Em meio a esse cenário, aliado ao novo degrau de ameaças do presidente, vários políticos defenderam a democracia. O PSDB convocou reunião para hoje para discutir eventual apoio ao afastamento de Bolsonaro. Tucanos como Eduardo Leite e João Doria, governadores do Rio Grande do Sul e de São Paulo e pré-candidatos à Presidência, posicionaram-se pela primeira vez a respeito. O PSD de Gilberto Kassab também passou a cogitar apoio à tese do impeachment. Em nota oficial, o MDB classificou como lamentáveis as declarações de Bolsonaro. "Parece tentar se desviar dos problemas reais: inflação de alimentos, combustíveis, crise fiscal, hídrica, desemprego e baixo crescimento", diz o comunicado.

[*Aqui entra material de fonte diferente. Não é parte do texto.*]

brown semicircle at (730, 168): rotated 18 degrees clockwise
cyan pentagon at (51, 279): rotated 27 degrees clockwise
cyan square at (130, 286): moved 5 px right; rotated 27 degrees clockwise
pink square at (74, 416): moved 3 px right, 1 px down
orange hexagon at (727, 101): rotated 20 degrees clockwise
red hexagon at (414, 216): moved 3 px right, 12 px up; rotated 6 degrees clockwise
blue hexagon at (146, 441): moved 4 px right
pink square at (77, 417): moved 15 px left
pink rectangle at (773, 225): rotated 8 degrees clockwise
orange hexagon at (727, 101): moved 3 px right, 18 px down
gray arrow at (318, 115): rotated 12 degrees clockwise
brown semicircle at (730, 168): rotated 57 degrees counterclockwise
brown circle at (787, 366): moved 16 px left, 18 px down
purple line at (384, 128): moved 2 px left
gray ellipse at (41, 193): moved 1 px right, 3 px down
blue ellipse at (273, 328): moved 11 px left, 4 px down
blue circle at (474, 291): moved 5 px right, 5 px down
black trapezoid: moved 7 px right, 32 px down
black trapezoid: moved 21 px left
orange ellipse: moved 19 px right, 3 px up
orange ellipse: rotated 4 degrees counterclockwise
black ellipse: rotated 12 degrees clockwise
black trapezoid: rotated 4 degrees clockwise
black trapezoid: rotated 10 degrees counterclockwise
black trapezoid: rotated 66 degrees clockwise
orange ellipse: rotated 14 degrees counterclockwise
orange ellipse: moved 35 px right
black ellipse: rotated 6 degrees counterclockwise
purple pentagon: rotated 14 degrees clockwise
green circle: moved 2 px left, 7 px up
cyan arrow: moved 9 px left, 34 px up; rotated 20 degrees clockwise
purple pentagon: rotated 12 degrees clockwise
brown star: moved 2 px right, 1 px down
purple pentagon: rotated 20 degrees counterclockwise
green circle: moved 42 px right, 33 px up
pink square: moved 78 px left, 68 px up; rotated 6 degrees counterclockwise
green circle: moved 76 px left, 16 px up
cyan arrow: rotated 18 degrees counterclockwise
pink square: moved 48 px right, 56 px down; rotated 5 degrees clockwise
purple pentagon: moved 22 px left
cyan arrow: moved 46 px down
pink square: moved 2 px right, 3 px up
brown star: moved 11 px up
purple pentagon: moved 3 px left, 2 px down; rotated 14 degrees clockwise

O presidente da Ordem dos Advogados do Brasil (OAB), Felipe Santa Cruz, avaliou que o presidente usou dinheiro público para transformar uma data nacional (Dia da Independência) em evento particular. E cobrou atuação por parte do Congresso.
"Chegou o momento histórico de os presidentes da Câmara (Arthur Lira) e do Senado (Rodrigo Pacheco) tomarem posição. A sociedade espera atitude firme de defesa da democracia ameaçada", escreveu na sua conta da rede social.
Pacheco destacou, em rede social, que no Sete de Setembro "não deixemos de compreender a nossa mais evidente dependência de algo que deve unir o Brasil: a absoluta defesa do estado democrático de direito".
Alvo principal de Bolsonaro, Moraes, do STF, postou: “Nesse Sete de Setembro, comemoramos nossa Independência, que garantiu nossa liberdade e que somente se fortalece com absoluto respeito à democracia”. O STF informou que Fux, presidente da Corte, se manifestará na abertura da sessão desta quarta-feira (8) sobre os atos do Sete de Setembro.
Aliada de Bolsonaro, a deputada estadual Janaina Paschoal (PSL-SP) refutou análises de que as manifestações tiveram caráter “antidemocrático”.
“Os políticos que, depois dos atos de hoje, estão falando em impeachment do presidente da República, estão desconectados da realidade”, escreveu a parlamentar.